Botched Execution in Oklahoma Is Part of a Pattern, Says Amherst Scholar

Amherst College

Austin D. Sarat, a professor of jurisprudence and political science at Amherst College, and his students have reviewed how 9,000 people were put to death in the United States from 1890 to 2010. "Is 3 percent an acceptable error rate for execution?" he asks.
May 01, 2014

Clayton Lockett took 43 minutes to die, subject to a failed lethal injection that left him writhing on the gurney. The "line had blown," a prison official said, failing to deliver the drugs in the prescribed way. The inmate eventually died in the execution chamber, of a heart attack, after twitching, moaning, and attempting to rise.

That bungled execution in Oklahoma on Tuesday night—the second one in the United States this year—comes as no surprise to Austin D. Sarat, a professor of jurisprudence and political science at Amherst College. With his students, he has been studying executions gone wrong for the last few years, culminating in new book: Gruesome Spectacles: Botched Executions and America’s Death Penalty (Stanford University Press).

After a painstaking review of how 9,000 people were put to death in the United States from 1890 to 2010, Mr. Sarat and his collaborators found that about 3 percent of executions did not go as planned: Decapitations and failed strangulation during hangings. Burned flesh and multiple jolts of electricity with electrocution. Severe pain and slow deaths during lethal injections.

Each new advance in technology, he argues, promised a less-painful ending. But the evolution of the death penalty says more about our changing views of scientific progress and the fate of the guilty.

Ironically, lethal injection—the currently favored method—has been the most problematic of all, the research found: Seven percent of those executions have not gone according to plan.

In an interview with The Chronicle, Mr.
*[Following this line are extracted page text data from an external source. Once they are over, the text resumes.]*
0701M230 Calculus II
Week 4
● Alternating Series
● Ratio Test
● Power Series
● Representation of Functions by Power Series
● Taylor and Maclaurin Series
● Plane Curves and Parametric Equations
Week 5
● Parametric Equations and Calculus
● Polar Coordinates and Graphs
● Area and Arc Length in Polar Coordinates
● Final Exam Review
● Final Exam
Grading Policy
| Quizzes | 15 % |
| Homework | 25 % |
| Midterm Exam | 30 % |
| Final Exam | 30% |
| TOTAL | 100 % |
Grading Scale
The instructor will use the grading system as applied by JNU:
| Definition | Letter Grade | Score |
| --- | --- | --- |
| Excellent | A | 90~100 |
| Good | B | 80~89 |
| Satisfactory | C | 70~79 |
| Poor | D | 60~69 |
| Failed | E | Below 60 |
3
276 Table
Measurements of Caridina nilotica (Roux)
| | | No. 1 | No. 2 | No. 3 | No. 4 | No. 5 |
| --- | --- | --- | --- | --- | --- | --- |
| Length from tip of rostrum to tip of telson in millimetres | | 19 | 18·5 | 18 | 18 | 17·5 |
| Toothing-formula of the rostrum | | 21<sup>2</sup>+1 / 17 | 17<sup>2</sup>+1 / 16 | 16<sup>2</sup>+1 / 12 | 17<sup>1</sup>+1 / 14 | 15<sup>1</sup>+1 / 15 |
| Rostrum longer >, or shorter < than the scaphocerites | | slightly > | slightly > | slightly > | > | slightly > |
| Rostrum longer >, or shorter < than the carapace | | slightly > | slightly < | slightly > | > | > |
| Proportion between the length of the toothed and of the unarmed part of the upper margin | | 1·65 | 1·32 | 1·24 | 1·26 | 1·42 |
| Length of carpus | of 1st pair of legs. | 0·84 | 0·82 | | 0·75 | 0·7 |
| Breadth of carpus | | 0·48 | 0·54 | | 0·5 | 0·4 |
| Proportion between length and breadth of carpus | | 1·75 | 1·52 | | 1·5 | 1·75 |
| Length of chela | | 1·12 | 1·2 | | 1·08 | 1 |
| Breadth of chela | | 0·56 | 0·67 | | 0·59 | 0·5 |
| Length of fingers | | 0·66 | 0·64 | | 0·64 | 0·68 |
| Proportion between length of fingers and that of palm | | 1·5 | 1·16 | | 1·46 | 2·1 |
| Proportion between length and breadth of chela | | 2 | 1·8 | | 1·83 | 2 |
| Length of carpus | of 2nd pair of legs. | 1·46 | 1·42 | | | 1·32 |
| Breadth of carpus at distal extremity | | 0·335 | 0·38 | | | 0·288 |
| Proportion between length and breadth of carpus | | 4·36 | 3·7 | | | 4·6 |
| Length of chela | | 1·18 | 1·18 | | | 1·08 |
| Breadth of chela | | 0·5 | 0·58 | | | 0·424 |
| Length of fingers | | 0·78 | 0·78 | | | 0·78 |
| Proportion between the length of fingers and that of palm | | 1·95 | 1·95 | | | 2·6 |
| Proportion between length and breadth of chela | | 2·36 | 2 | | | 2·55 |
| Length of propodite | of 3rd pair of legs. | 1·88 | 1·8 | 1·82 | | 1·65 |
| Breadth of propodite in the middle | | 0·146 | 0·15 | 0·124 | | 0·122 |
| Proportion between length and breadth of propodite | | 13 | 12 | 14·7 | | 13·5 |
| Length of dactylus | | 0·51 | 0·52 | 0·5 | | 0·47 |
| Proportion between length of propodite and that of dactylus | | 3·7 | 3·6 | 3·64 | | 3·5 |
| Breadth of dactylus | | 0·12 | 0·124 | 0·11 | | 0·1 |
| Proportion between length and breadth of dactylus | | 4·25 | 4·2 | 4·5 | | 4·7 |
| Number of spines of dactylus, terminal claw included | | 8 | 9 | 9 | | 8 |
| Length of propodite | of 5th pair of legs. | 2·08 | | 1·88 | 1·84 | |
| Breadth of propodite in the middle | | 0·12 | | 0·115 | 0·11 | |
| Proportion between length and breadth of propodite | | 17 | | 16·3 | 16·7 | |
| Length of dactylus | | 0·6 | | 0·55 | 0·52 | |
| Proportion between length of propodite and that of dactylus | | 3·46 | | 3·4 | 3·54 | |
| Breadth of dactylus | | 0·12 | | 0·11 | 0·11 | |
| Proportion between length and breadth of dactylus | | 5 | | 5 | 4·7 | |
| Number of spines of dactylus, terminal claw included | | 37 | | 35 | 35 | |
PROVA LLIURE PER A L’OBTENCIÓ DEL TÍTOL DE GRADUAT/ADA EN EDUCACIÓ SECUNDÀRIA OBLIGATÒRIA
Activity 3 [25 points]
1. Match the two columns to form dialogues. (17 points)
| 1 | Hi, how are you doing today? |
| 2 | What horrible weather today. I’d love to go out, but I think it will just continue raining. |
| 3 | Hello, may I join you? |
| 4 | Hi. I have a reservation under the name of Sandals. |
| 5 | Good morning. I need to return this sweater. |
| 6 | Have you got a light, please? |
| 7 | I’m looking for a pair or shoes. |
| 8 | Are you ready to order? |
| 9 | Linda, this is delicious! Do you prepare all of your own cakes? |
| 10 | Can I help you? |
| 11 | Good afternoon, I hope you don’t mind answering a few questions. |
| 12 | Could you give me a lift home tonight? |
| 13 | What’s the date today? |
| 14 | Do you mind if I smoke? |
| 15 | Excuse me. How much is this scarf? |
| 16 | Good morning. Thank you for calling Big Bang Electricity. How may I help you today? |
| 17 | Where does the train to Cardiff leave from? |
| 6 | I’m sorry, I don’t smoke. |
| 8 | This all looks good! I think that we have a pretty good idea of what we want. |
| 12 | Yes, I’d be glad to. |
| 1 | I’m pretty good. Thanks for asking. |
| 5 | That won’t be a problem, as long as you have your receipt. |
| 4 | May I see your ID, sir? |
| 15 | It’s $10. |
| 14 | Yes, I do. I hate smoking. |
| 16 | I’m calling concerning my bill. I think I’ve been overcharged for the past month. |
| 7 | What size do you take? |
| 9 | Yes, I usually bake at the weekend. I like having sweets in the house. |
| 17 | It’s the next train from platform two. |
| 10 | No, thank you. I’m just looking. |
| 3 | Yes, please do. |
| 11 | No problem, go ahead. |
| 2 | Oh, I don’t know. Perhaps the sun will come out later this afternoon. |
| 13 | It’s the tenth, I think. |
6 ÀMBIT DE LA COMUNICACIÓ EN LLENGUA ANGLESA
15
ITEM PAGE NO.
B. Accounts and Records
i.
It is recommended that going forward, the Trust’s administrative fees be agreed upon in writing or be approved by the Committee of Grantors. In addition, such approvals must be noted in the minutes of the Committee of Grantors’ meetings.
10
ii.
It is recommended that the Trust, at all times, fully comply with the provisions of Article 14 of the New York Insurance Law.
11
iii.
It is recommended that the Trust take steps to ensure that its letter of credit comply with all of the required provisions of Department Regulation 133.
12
Sarat said he was not surprised by how Tuesday’s execution unfolded, but he is surprised by what happened next. The governor of Oklahoma, Mary Fallin, stayed a second execution that had been scheduled to take place that night, amid a growing controversy over how lethal injections are being done today: namely, with secret suppliers and experimental combinations of deadly drugs.

"This may be a game changer," Mr. Sarat said, calling Mr. Lockett’s death "another stone on the scale tipping against capital punishment in the United States."

Following is an edited version of The Chronicle’s interview with Mr. Sarat.

Q. Why did you decide to write this book?

A. Much of the conversation in the United States about capital punishment is about the fate of the innocent. I think that’s enormously important, but in a way, that’s the easy case. The hard case is to think about the fate of the guilty. One way to think about that is when executions go wrong. But my interest was also to tell the story of the way in which the history of the death penalty in the United States has been largely a history of the relationship between ideas of scientific process and the ways in which we execute. The book is also about the way in which the hope for a technological fix leads us to imagine a world without error.

Q. You review thousands of executions in American history to pinpoint when and how various methods of capital punishment fail. How does this new information advance the debate about capital punishment?

A. The high moral arguments never changed anybody’s minds. No one was ever convinced by saying, ‘Oh, the death penalty is really about revenge.’ What’s changing people’s minds is that the machinery is broken. [The U.S. Supreme Court justice] Harry Blackmun said, "I will no longer tinker with the machinery of death." George Ryan, when he was governor of Illinois, commuted all of the death sentences in the state by saying, "I can’t know who is innocent and who is not."

The debate has moved from high moral principles to looking at how the system actually operates. That move has largely focused on the fate of the innocent. I hope my book takes that move and says, OK, let’s look at the fate of the guilty. Is 3 percent an acceptable error rate for execution? If I were to tell you that three out of every 100 airplane takeoffs result in a crash, you might think, Gee, that’s not an acceptable error rate.

Q. The number of people both sentenced and put to death has dropped significantly in recent years. Do you think capital punishment is on its way out?

A. I think we’re on the road to abolition. The question of the death penalty is no longer about those we execute; it’s about who we are. The traditional way to argue was to say it’s cruel or it violated human dignity. That focused on the fate of those we were executing. Now we’re focusing on what the death penalty is doing to central and important legal and political values in the United States.

Q. In the book, you ask why botched executions haven’t played a larger role in the public debate about capital punishment. And your conclusion—after reading hundreds of newspaper stories describing these executions—is that how the media portray botched executions is partly to blame. Why?

A. Almost uniformly during the course of the 20th century they were portrayed as near accidents. We argue that botched executions haven’t played a large role in the abolitionist struggle in the United States in part because they’re not seen as a systemic flaw. "Just another mistake," like an automobile accident. You don’t get rid of automobiles because of accidents.

The style varies, but the story tends to be pretty constant. In the early period, they sensationalized botched executions but tell what we call recuperative narratives. "Oh, it’s just because the hangman was drunk." There’s a parallel discourse in the way the legal system has thought about botched executions, in which the question of intent or accident plays a critical role.

Q. You make a point of describing the crimes people committed (Mr. Lockett was convicted of shooting a teenager and watching as she was buried alive). Why did you do that?

A. I think it’s really important in the conversation about executions to tell the story, to give a narrative that acknowledges both sides, to make the death penalty less of an abstraction. This was a real human being. This is what he did to other real human beings. This is what his life was like. We could have written a very different book, one that was much more academic. We wanted to produce a book that reached a wider audience and move the death penalty away from the abstractions toward an encounter of what really happens on the ground.